Apparently Portland's still the new Bohemia, if you gauge the eclectic music and the popping 'zine scene that continually defines an alternative culture worthy of mass attention. For their part, it's as if Portland's Blue Skies For Black Hearts are trying to reignite the powder keg of British Invasion revivalism that detonated through the early 90s courtesy of The Las, Material Issue and most notably Oasis, Portland’s Blue Skies For Black Hearts has been steadily bringing a sound cultivated from The Beatles as well as the altruistic solo efforts of John Lennon and George Harrison respectively. Adding a bit of Elvis Costello panache and a lot of stoop-side strumming mentality, and Blue Skies For Black Hearts has emerged as one of America’s best hopes for alt rock resurgence. (If that's what you're hoping for.)
Blue Skies For Black Hearts' previous album Love is Not Enough is wonderfully rough around the edges and addicted to both the White Album-era Beatles and the Yoko Ono adoration of late seventies John Lennon. On the latest album, the band still follows the Lennon love trip on songs like “She’ll Follow Me”, “Won’t You Please Stay”, “If I Wanted You Back” and “I Still Wish You Were Around”, but assuredly this group has polished up its act for one of this year’s more feel-good rides, just in the nick of time for a quickly despairing and agitated country that could use the mostly upbeat tempo of this album.

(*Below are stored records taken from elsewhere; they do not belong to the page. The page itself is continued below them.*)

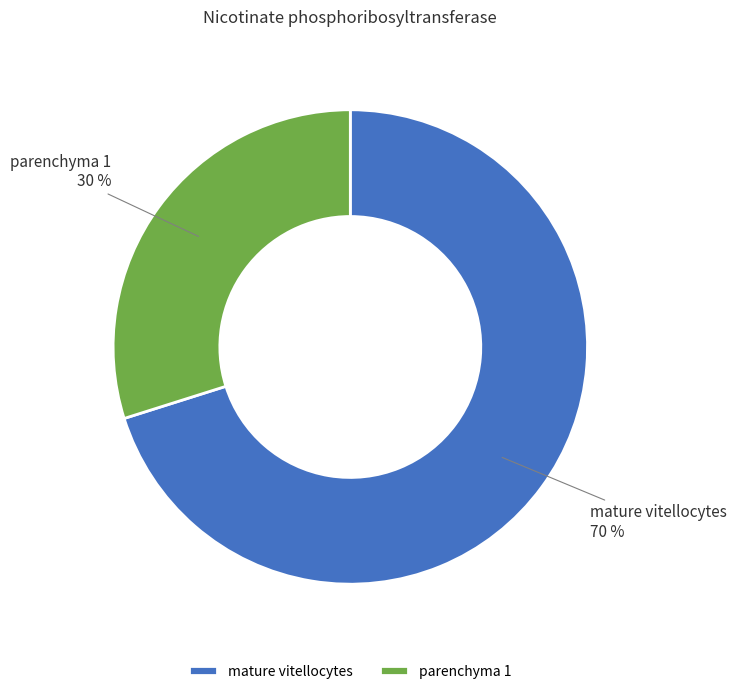

True or false: parenchyma 1 accounts for 44% of the total.

False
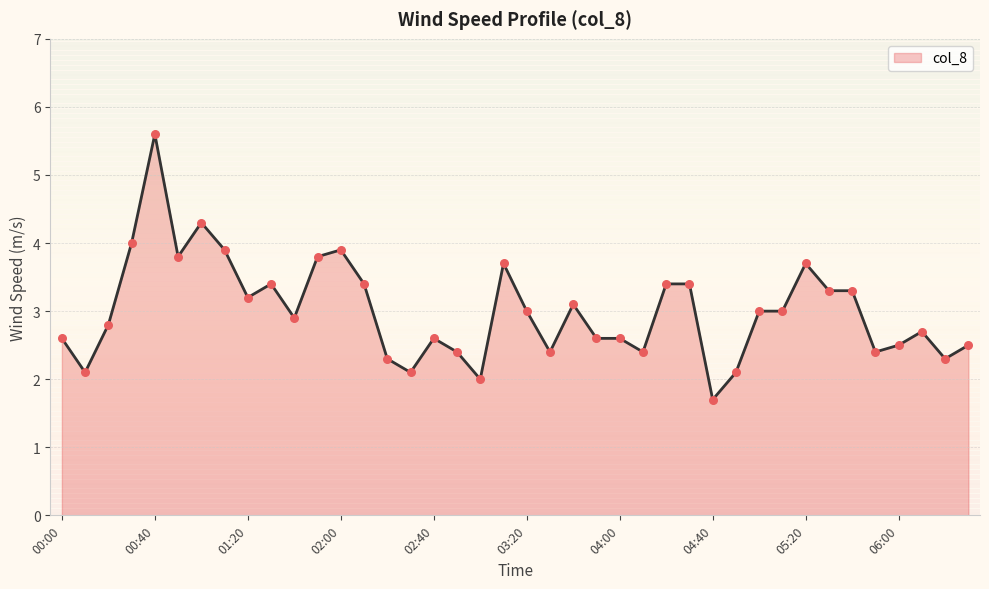

What is the difference between the maximum and minimum values?

3.9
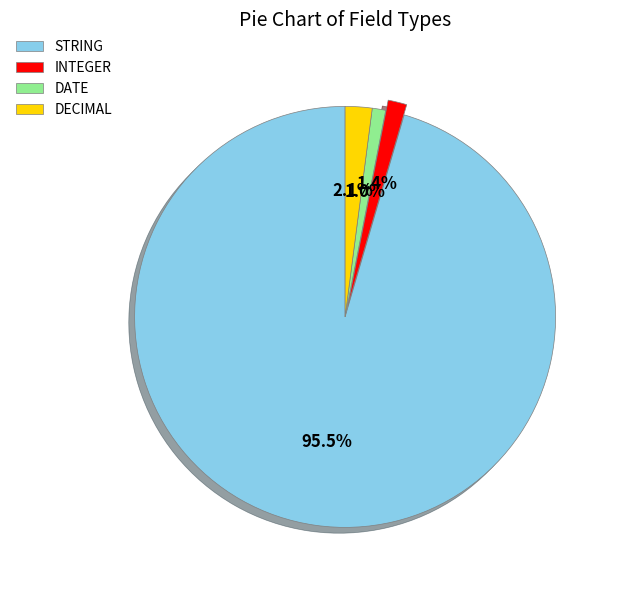

Which slice is the largest?

STRING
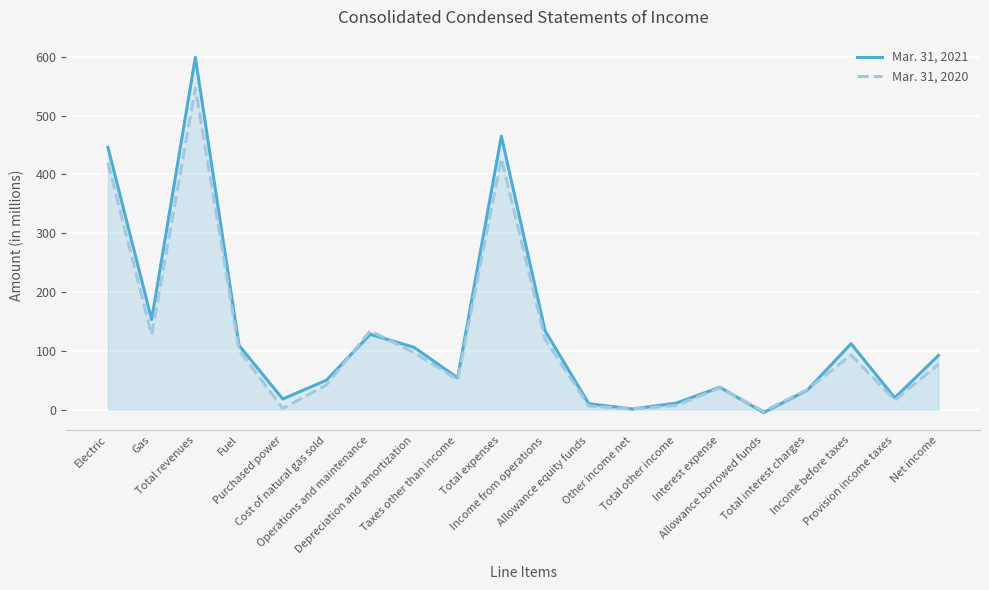

How many data points in Mar. 31, 2021 are above 92?

9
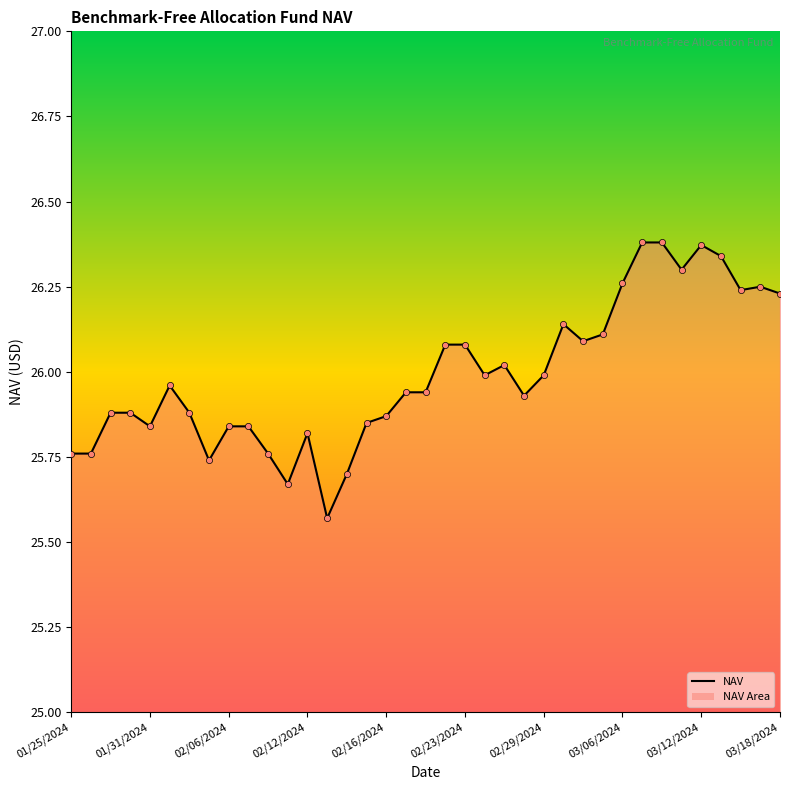

Which series has the widest spread of Y values?

NAV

Opening Serenades and Hand Grenades is the song on the hit list of almost every reviewer, “Siouxie Please Come Home”. The sweet and sugary resonance of post-adolescent nostalgia drips all over this song, pining to near-desperation for a return to the days when Siouxie Sioux And Her Banshees were all the rage of the underground, along with The Cure, Echo And The Bunnymen, Bauhaus, The Psychedelic Furs and The Smiths. What’s particularly shrewd about Blue Skies For Black Hearts is the way this affinity for old-school alternative rock is offset with atypical buoyancy instead of wallowing in requiem. For all their clamoring to usher back the alternative scene, the music takes the optimistic road on peppy songs like “A World Without Love”, “Ambition” and “Pretty People” while merging some Lennon with Elvis Costello and even Madness on both “Sweet Valentine” and “Jenny & Steve”.
For the handful of times Blue Skies For Black Hearts slows the pace on Serenades and Hand Grenades, this album is nonetheless largely effervescent in its Lennon-esque reinvention and is a major step forward towards a musical idealism that’s more oftentimes vacant in American music.